In case you haven’t noticed, there’s a new convention in both indie and big-budgeted films. It’s the emergence of a certain character with certain traits. These characters, however layered, all possess the characteristic of being “quirky.”
I didn’t know how best to define “quirky” until I visited the website Urban Dictionary, which defined it as “something that is strange but cool.” That’s exactly how I envision studios see the word too. “Quirky” is something unrecognizable, yet a quirky character is cool, relatable and funny. These characters are increasingly emerging in film, and more often this trait is garbled thanks to studio intervention and scriptwriter’s inability to understand the hollowness of ill-defined quirkiness.
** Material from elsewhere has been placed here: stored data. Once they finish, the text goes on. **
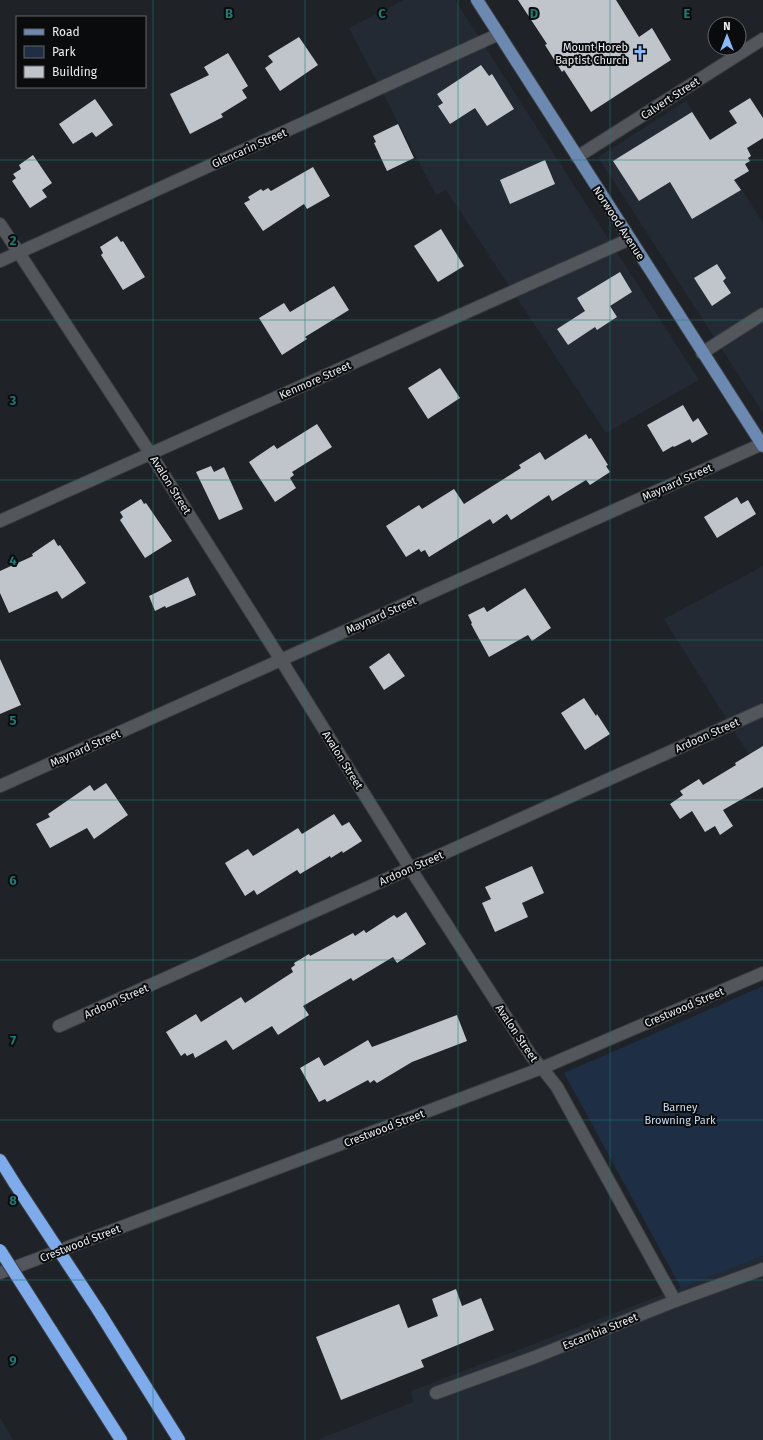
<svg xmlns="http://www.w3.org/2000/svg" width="763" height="1440" font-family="'Fira Sans',sans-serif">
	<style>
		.built { fill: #242a34 }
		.green { fill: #1d2e45 }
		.building { fill: #c0c5cb }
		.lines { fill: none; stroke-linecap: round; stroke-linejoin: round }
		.minor-casing { stroke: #3b3e40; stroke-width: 14 }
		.major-casing { stroke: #3b3e40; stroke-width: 14 }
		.highway-casing { stroke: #3b3e40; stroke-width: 14 }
		.minor { stroke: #53575c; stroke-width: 12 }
		.major { stroke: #6c89b2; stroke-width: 12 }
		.highway { stroke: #7dabec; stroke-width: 12 }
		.highway-bridge-casing { stroke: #3b3e40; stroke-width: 14; stroke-linecap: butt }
		.highway-bridge { stroke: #7dabec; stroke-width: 12 }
		.grid { fill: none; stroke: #1a7c74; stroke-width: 1; stroke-opacity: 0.55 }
		.labels { text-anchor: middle; stroke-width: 4; stroke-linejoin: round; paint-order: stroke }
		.poi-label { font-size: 11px; fill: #ebedf0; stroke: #0a0b0d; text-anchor: end }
		.street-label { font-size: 11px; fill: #ebedf0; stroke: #0a0b0d }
		.park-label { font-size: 11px; fill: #cdddf4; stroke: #0a0b0d }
		.grid-label { font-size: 13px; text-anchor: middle; font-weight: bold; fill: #1a7c74; stroke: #0a0b0d; stroke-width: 4; stroke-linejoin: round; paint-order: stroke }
	</style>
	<rect width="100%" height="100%" fill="#1f2227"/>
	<g class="built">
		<polygon points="404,0 455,0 699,380 606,433 446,190 436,195 349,28"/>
		<polygon points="686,101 763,223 763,413 598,157"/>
		<polygon points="763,566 763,777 664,619"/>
		<polygon points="763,1256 763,1440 317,1440 413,1402 411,1391"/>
		<polygon points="0,1417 13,1440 0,1440"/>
	</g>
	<polygon class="green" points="763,986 763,1256 681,1288 564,1073"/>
	<g class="building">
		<polygon points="518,0 616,0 639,37 652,28 671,60 591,112 564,70 562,72 545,45 547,44"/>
		<polygon points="299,37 318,65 280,91 265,68 273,62 268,56"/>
		<polygon points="228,53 248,86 242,90 247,98 221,114 223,117 190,134 170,94 209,75 204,67"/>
		<polygon points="481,65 489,76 492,74 514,109 487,126 475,108 450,124 438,106 443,103 437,94"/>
		<polygon points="750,98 763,118 763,138 747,148 751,156 748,158 750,161 745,164 749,171 734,180 741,190 692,219 670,182 639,201 613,161 692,112 710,140 737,123 729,111"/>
		<polygon points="95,99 113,125 96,137 92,132 73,144 59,124"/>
		<polygon points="398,124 414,158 387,171 374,143 376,142 373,136"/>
		<polygon points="33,155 52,183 42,190 47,197 30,208 12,181 16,178 13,174 21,169 19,165"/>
		<polygon points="545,160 555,184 510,204 500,180"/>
		<polygon points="313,167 330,196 307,209 304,204 263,231 244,203 250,200 248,197 261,189 263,191 268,188 271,191"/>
		<polygon points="441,229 464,266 438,282 414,246"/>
		<polygon points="117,236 121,242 123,241 145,277 123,290 101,255 103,253 100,247"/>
		<polygon points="717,264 726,278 723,281 731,293 712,306 694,278"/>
		<polygon points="620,272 632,292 610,306 617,317 597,330 595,327 568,345 557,329 585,311 577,298"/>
		<polygon points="334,286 349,310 305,337 307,339 282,355 259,318 284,303 290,312"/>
		<polygon points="440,368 460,398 428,419 408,388"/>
		<polygon points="683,405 693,422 698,418 708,434 692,443 690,439 674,447 673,446 663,452 647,425"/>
		<polygon points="317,424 332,447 292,472 294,475 290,478 296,488 275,502 249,462 274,445 277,449"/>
		<polygon points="586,434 589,439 591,438 608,465 606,466 610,472 590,485 586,480 552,501 549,495 511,520 507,514 493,524 490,519 429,557 425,550 421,552 419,549 406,557 386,526 419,505 422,509 454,489 464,504 521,468 519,465 540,452 545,460"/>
		<polygon points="211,466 214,472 224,467 243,509 219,520 196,472"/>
		<polygon points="737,497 741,504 748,500 756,514 717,538 704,517"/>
		<polygon points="141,499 144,504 146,503 172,541 145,558 120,520 123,517 120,512"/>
		<polygon points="54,539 58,546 60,545 86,583 62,599 57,591 9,613 0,593 0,571 33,556 32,554"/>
		<polygon points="188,577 196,595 166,608 165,606 155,611 149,596"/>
		<polygon points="525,588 551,628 532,641 528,635 489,657 471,624 472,623 468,615 484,607 487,612"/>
		<polygon points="389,653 405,676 384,690 369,667"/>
		<polygon points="0,659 21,705 0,714"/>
		<polygon points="584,698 596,716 597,714 610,734 585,750 561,713"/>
		<polygon points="763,746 763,787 723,810 733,826 720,835 715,826 705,832 692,811 680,819 670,804 683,795 680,791 699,779 703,785 736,765 735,763"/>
		<polygon points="106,783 128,815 94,839 87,828 50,848 36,824 50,817 48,814 90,785 94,791"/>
		<polygon points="334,814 342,826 349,822 362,841 343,853 342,851 331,858 330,856 300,874 297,870 257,895 254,890 245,896 225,863 248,849 253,856 298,828 302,834"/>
		<polygon points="532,866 544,893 522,903 528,917 495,932 482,903 491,899 485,887"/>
		<polygon points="406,912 426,944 397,963 393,957 353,981 351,978 303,1006 309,1015 278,1035 272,1026 233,1050 226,1040 195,1058 193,1053 187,1056 185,1053 181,1056 166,1032 196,1014 201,1022 241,997 245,1003 293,972 291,968 295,965 294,963 309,954 310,956 353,933 355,936 364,930 366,933 394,915 397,918"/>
		<polygon points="457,1015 467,1041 412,1062 377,1083 374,1080 370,1083 368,1080 327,1102 325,1099 319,1102 300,1068 319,1057 324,1066 368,1040 372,1047"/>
		<polygon points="456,1289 462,1306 481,1298 494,1330 421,1360 424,1367 341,1400 316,1337 399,1304 408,1328 438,1316 432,1299"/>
	</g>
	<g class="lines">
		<defs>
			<g id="minor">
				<polyline points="577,157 763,39"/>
				<polyline points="0,224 150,453 281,660 410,868 532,1057 542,1068 557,1087 675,1301"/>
				<polyline points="0,261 499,34"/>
				<polyline points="702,353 763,314"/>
				<polyline points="0,521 630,239"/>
				<polyline points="0,786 762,444"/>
				<polyline points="59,1026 763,710"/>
				<polyline points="0,1273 542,1068 763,973"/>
				<polyline points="436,1393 535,1357 675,1301 763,1269"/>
			</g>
			<polyline id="major" points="477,0 763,446"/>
			<g id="highway">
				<polyline points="0,1160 15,1184"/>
				<polyline points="98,1310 179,1440"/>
				<polyline points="51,1330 121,1440"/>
			</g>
		</defs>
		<use href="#minor" class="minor-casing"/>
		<use href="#major" class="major-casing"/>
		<use href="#highway" class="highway-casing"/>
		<use href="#minor" class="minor"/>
		<use href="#major" class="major"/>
		<use href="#highway" class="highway"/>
		<defs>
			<g id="highway-bridge">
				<polyline points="15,1184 98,1310"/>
				<polyline points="0,1250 51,1330"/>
			</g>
		</defs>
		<use href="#highway-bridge" class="highway-bridge-casing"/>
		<use href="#highway-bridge" class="highway-bridge"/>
	</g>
	<path class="grid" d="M153 0V1440M305 0V1440M458 0V1440M610 0V1440M0 160H763M0 320H763M0 480H763M0 640H763M0 800H763M0 960H763M0 1120H763M0 1280H763"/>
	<defs>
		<symbol id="church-bare" viewBox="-9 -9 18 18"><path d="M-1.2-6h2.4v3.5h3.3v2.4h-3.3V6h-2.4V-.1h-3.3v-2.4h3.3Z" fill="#8bbafc" stroke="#0a0b0d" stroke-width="2.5" paint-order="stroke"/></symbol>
	</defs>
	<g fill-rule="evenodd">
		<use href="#church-bare" x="629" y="42" width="22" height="22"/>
	</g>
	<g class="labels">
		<g class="poi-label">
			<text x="628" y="51">Mount Horeb<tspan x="628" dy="13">Baptist Church</tspan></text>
		</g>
		<g class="street-label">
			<text transform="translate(670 98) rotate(-33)" y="4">Calvert Street</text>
			<text transform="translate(249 148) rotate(-24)" y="4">Glencarin Street</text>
			<text transform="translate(619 223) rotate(57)" y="4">Norwood Avenue</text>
			<text transform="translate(315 380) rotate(-24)" y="4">Kenmore Street</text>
			<text transform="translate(677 482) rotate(-24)" y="4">Maynard Street</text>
			<text transform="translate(171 485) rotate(58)" y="4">Avalon Street</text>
			<text transform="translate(381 615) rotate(-24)" y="4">Maynard Street</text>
			<text transform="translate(707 735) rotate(-24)" y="4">Ardoon Street</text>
			<text transform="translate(85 748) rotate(-24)" y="4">Maynard Street</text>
			<text transform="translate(343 760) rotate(58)" y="4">Avalon Street</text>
			<text transform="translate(411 868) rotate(-24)" y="4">Ardoon Street</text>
			<text transform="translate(116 1001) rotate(-24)" y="4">Ardoon Street</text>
			<text transform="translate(684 1007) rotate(-23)" y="4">Crestwood Street</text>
			<text transform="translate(517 1033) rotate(56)" y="4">Avalon Street</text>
			<text transform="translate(384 1128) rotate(-21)" y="4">Crestwood Street</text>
			<text transform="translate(80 1243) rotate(-21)" y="4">Crestwood Street</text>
			<text transform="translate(600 1331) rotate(-22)" y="4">Escambia Street</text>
		</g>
		<g class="park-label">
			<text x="680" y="1111">Barney<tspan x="680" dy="13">Browning Park</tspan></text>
		</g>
	</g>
	<g class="grid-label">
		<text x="229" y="18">B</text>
		<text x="382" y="18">C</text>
		<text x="534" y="18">D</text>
		<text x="687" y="18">E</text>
		<text x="13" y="245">2</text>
		<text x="13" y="405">3</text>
		<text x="13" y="565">4</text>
		<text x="13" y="725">5</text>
		<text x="13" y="885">6</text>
		<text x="13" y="1045">7</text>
		<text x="13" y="1205">8</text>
		<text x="13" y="1365">9</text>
	</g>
	<rect x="16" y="16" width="130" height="72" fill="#0a0b0d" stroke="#646568"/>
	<rect x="24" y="29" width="20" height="6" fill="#6c89b2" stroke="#646568"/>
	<text x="52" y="36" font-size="12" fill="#ebedf0">Road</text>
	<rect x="24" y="46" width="20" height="12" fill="#1d2e45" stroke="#646568"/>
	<text x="52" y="56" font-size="12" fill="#ebedf0">Park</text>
	<rect x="24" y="66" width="20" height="12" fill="#c0c5cb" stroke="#646568"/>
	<text x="52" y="76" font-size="12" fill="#ebedf0">Building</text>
	<g transform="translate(727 36)"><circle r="19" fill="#0a0b0d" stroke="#646568"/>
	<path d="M0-3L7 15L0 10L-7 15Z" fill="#8bbafc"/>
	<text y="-6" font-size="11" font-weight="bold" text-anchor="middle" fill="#ebedf0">N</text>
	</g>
</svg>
That’s not to say that quirky characters don’t work or have only emerged as of late. Quirky characters have always been used, stock or otherwise, to drive a plot, relate to an audience or hold their own in lead roles. One of my favorite films is “Am?lie,” a French film about an eccentric young woman who tries to break through the walls of social convention around her in order to relate better to strangers and friends alike. This film is one of the best examples of quirk done right, not only because director Jean-Pierre Jeunet knows how to add meaning to quirk or avoid exploitation of Am?lie’s character’s “coolness,” but because her character traits are only a fraction of her innate beauty.
I wanted to use that film as an example because it shows that quirky characters can have a broad personality and still keep an audience’s attention. Other great films where this is true include “(500) Days of Summer” and “Punch-Drunk Love.” Both films include a set of events that test the protagonist’s resolve to remain candid but feature quirky, fully-realized characters. Instances in which films fail usually happen when someone in the creative process decides their character is going to be quirky, and that’s the basis for their personality. These characters usually just do something quirky, like play the ukulele, quote obscure literature or film and dress like a ’50s kewpie doll. This is best exhibited by actress Zooey Deschanel, who has been making her mark lately as the eccentric teacher Jess on TV’s “New Girl.” I do agree her persona is fueling the fire when it comes to these stereotypical indie characters, but Jess is at least interesting and plausibly strange and awkward.
The worst of these stereotypical characters was named by film critic Michael Rabin, who dubbed them the Manic Pixie Dream Girl. This character is described as a bubbly yet shallow young woman supplanted into films in order to show brooding young men that they need to embrace life. I had never attached the moniker of quirky to these characters before, but they both exhibit the same tendencies, though only one actually serves a particular purpose. The earliest examples of this term include Katharine Hepburn’s character in “Bringing Up Baby,” Audrey Hepburn as Holly Golightly in “Breakfast at Tiffany’s” and Barbara Stanwyck in “The Lady Eve.” There often aren’t any examples of men being categorized in this way, because when women are exhibited as dark and brooding it tends to make them seem unattractive to an audience, or so we are led to believe by the cadre of films that utilize this concept.
Quirky is losing its broad appeal as of late thanks to a stereotype of what quirky has to be. It is more and more being narrowly defined as being a female friendly character with a very distinct look, way of speaking and a sensitive, childish appeal. Screenwriters argue the reason these characters should be admired is because they’re kooky, placed above normal characters thanks to their eccentricities. I find the best comparison I can make is to the hipster culture, which receives a lot of criticism simply because those in it often find their lifestyle and preferences to be better than everyone else’s. There’s a pretension and criticism to quirkiness, and that’s the main reason many are rubbed the wrong way. Also, the characters representing quirky are often hollow people without any goal except attracting the opposite sex.
This is especially running rampant in indie films. This was brought to my attention when Whit Stillman released his first critically-acclaimed film in twenty years, “Damsels in Distress.” Unlike his earlier film “Metropolitan,” there is a lack of acerbic wit, criticism or an internal struggle for the quirky hero. Instead, Greta Gerwig and her counterparts learn to tap dance to stave off depression, dress like debutantes and express their emotions in snippets of queer conversation. These women and men alike are being used without consideration as to why they exist. Already the term quirky is getting a bad rep, and pretty soon the entire persona is going to fade out with its overexposure. I challenge those who write these characters to do so with care, before they become extinct altogether.